When loyalty trumps honesty: judging loyal lies
By Susan Kelley
In the workplace, in politics, on the softball team – almost anywhere there’s social interaction – people are sometimes deceitful out of loyalty to their group.
How do others judge these loyal lies? Is the dishonesty viewed as bad, because lying is unethical? Or is it seen as good, because loyalty is a virtue?
A Cornell professor and his colleague offer an uncomfortable answer that suggests we should tread lightly when we think we’re doing the right thing.
According to their new research, people who are dishonest out of loyalty feel they are acting ethically and morally. But outsiders disagree, and see those actions as immoral and wrong – unless they themselves lie out of loyalty.
“When loyalties apply – when you’re surrounded by your family, organization or political party – those loyalties influence the way you judge your behavior. You might be doing something harmful to others. But that doesn’t matter to you, because you feel you’re fulfilling a higher value: your loyal duty,” said Angus Hildreth, assistant professor of management and organizations in the Samuel Curtis Johnson Graduate School of Management. “Whereas those of us on the outside, because we don’t feel that loyalty is relevant, we say, ‘Look at the dishonesty. Isn’t it obvious this is wrong?’”

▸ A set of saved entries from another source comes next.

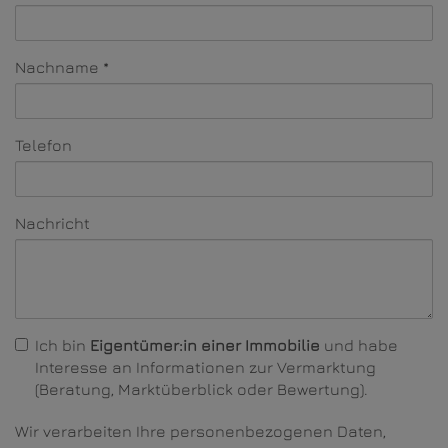
Nachname
Telefon
Nachricht
Ich bin
Eigentümer:in einer Immobilie
und habe
Interesse an Informationen zur Vermarktung
(Beratung, Marktüberblick oder Bewertung).
Wir verarbeiten Ihre personenbezogenen Daten,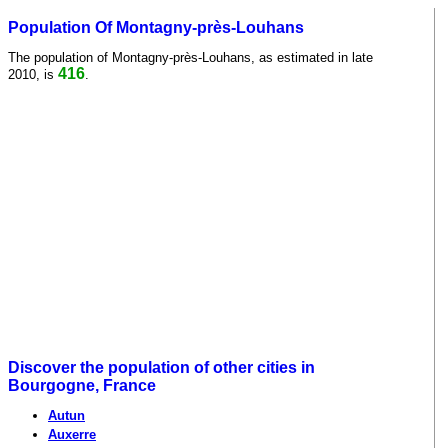
Population Of Montagny-près-Louhans
The population of Montagny-près-Louhans, as estimated in late
416
2010, is
.
Discover the population of other cities in
Bourgogne, France
Autun
Auxerre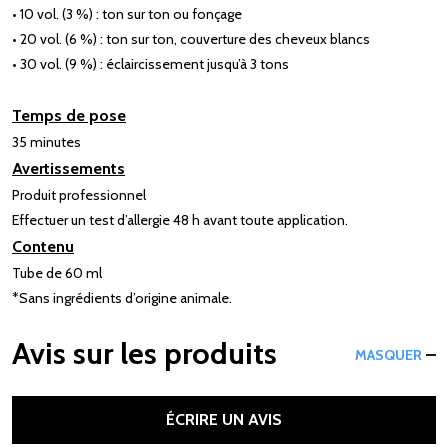
• 10 vol. (3 %) : ton sur ton ou fonçage
• 20 vol. (6 %) : ton sur ton, couverture des cheveux blancs
• 30 vol. (9 %) : éclaircissement jusqu’à 3 tons
Temps de pose
35 minutes
Avertissements
Produit professionnel
Effectuer un test d’allergie 48 h avant toute application.
Contenu
Tube de 60 ml
*Sans ingrédients d’origine animale.
Avis sur les produits
MASQUER
ÉCRIRE UN AVIS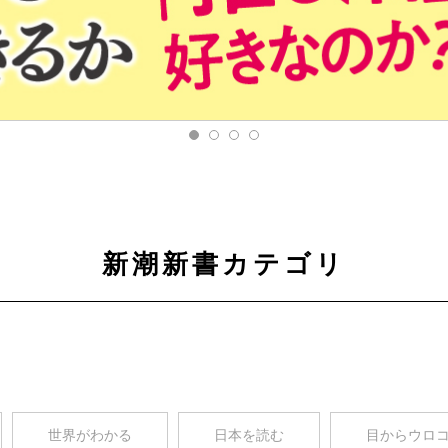
新潮新書カテゴリ
世界がわかる
日本を読む
目からウロ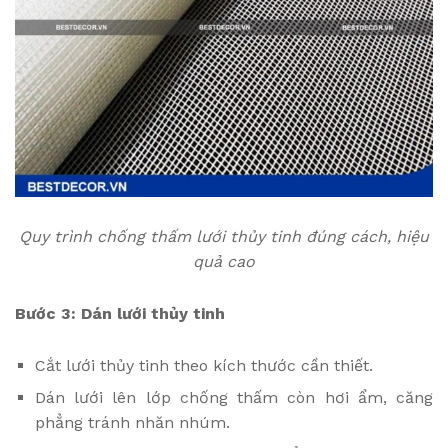
Quy trình chống thấm lưới thủy tinh đúng cách, hiệu
quả cao
Bước 3: Dán lưới thủy tinh
Cắt lưới thủy tinh theo kích thước cần thiết.
Dán lưới lên lớp chống thấm còn hơi ẩm, căng
phẳng tránh nhăn nhúm.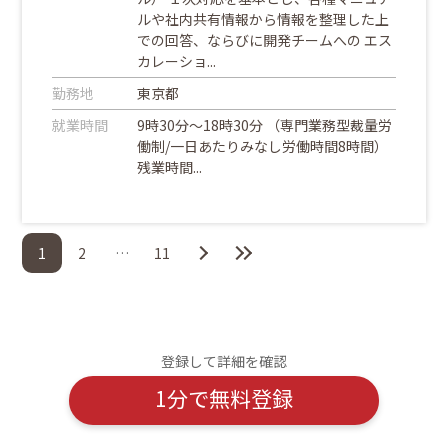
ルや社内共有情報から情報を整理した上
での回答、ならびに開発チームへの エス
カレーショ...
勤務地
東京都
就業時間
9時30分～18時30分 （専門業務型裁量労
働制/一日あたりみなし労働時間8時間）
残業時間...
1
2
…
11
登録して詳細を確認
1分で無料登録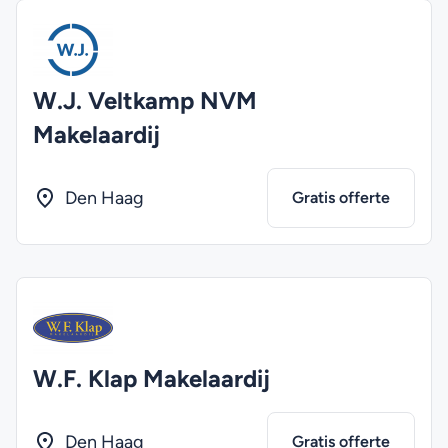
W.J. Veltkamp NVM
Makelaardij
Den Haag
Gratis offerte
W.F. Klap Makelaardij
Den Haag
Gratis offerte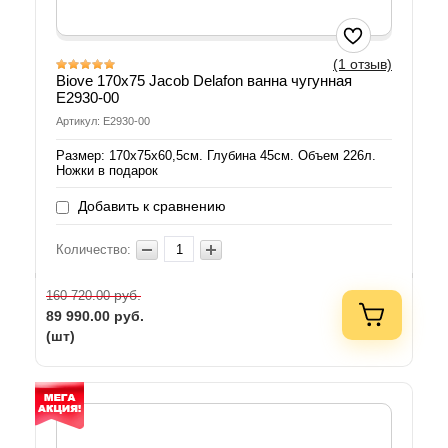
(1 отзыв)
Biove 170x75 Jacob Delafon ванна чугунная
E2930-00
Артикул: E2930-00
Размер: 170х75х60,5см. Глубина 45см. Объем 226л.
Ножки в подарок
Добавить к сравнению
Количество:
руб.
160 720.00
89 990.00
руб.
(шт)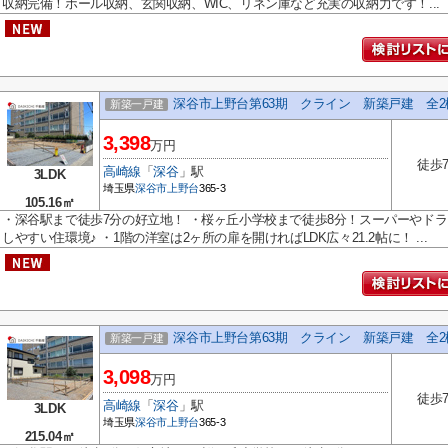
収納完備！ホール収納、玄関収納、WIC、リネン庫など充実の収納力です！...
深谷市上野台第63期 クライン 新築戸建 全2
新築一戸建
3,398
万円
徒歩
高崎線
「
深谷
」駅
3LDK
埼玉県
深谷市
上野台
365-3
105.16㎡
・深谷駅まで徒歩7分の好立地！ ・桜ヶ丘小学校まで徒歩8分！スーパーやドラ
しやすい住環境♪ ・1階の洋室は2ヶ所の扉を開ければLDK広々21.2帖に！ ...
深谷市上野台第63期 クライン 新築戸建 全2
新築一戸建
3,098
万円
徒歩
高崎線
「
深谷
」駅
3LDK
埼玉県
深谷市
上野台
365-3
215.04㎡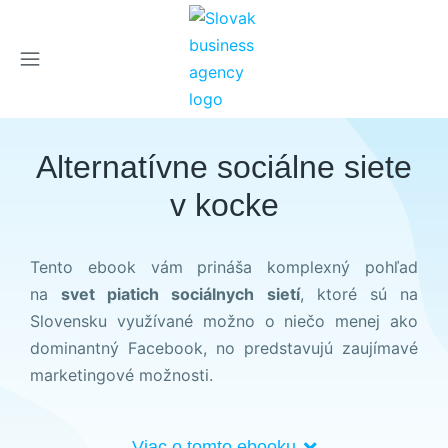
×
Alternatívne sociálne siete
v kocke
Tento ebook vám prináša komplexný pohľad
na
svet piatich sociálnych sietí
, ktoré sú na
Slovensku využívané možno o niečo menej ako
dominantný Facebook, no predstavujú zaujímavé
marketingové možnosti.
Viac o tomto ebooku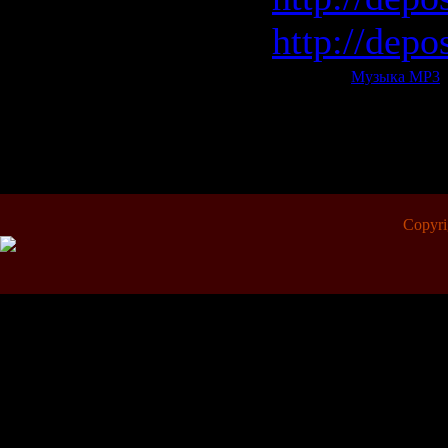
http://depo
Категория:
Музыка МР3
|
Всего комментариев:
0
Copyr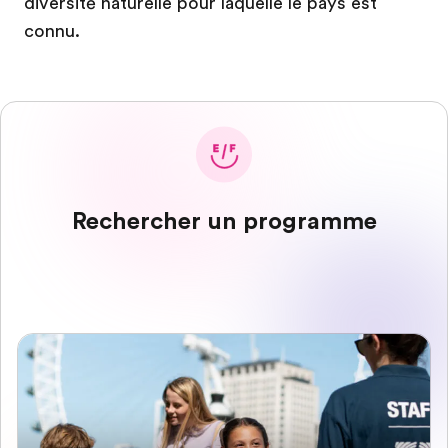
diversité naturelle pour laquelle le pays est
connu.
Rechercher un programme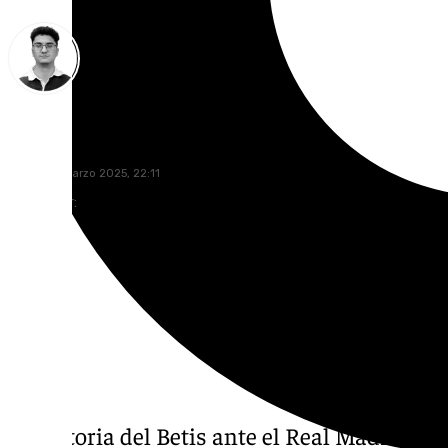
Ignacio Pérez
sábado, 1 marzo 2025, 22:11
Compartir:
La victoria del Betis ante el Real Madrid hac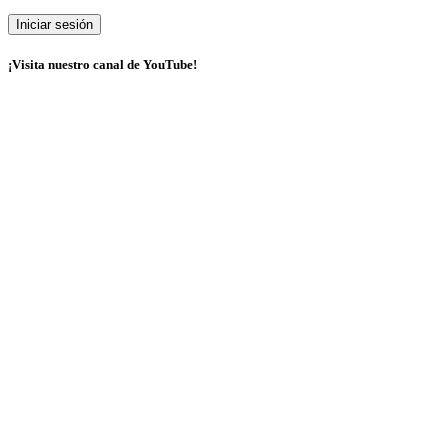
¡Visita nuestro canal de YouTube!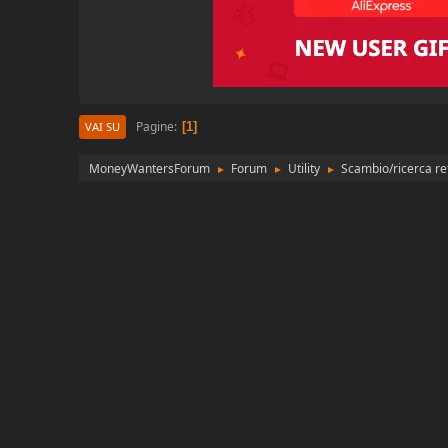
Pagine
1
VAI SU
MoneyWantersForum
Forum
Utility
Scambio/ricerca re
►
►
►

The study, “Does Loyalty Trump Honesty? Moral Judgments of Loyalty-driven Deceit,” appeared July 12 in the Journal of Experimental Social Psychology. Hildreth’s co-author is Cameron Anderson of the University of California, Berkeley.
Hildreth and Anderson were interested in what happens when loyalty clashes with values like honesty and fairness. To find out, they worked with nearly 1,400 study participants over the course of four studies.
The researchers asked a group of online study participants to read about an actor who took part in a study. Some were told he had signed a pledge of loyalty to a group; others were told he signed a pledge to be fair or simply promised to complete the study. Some participants were told the actor had misrepresented his scores on several tasks, which benefited his group; others were told he had reported his scores honestly. The participants then answered questions about whether the actor behaved ethically.
A different group of participants was placed in those exact scenarios in real life and given the chance to lie to benefit their group. Participants were then asked to judge the ethicality of their own behavior.
The researchers found when people were called to be loyal, their moral views of deceit and honesty flipped. Loyal liars viewed their deceit as ethical, even though their actions harmed others. And disloyal truth-tellers viewed their behavior as less ethical, despite acting honestly. Independent judges viewed loyal lies differently, and as less ethical than honesty.
“When we’re in a situation that demands loyalty, all of us are probably unaware that those loyalties are influencing the ways in which we think of our actions,” Hildreth said. “They may prompt us to do things and even think about things in a fundamentally different way than perhaps they would if we were outside of those contexts.”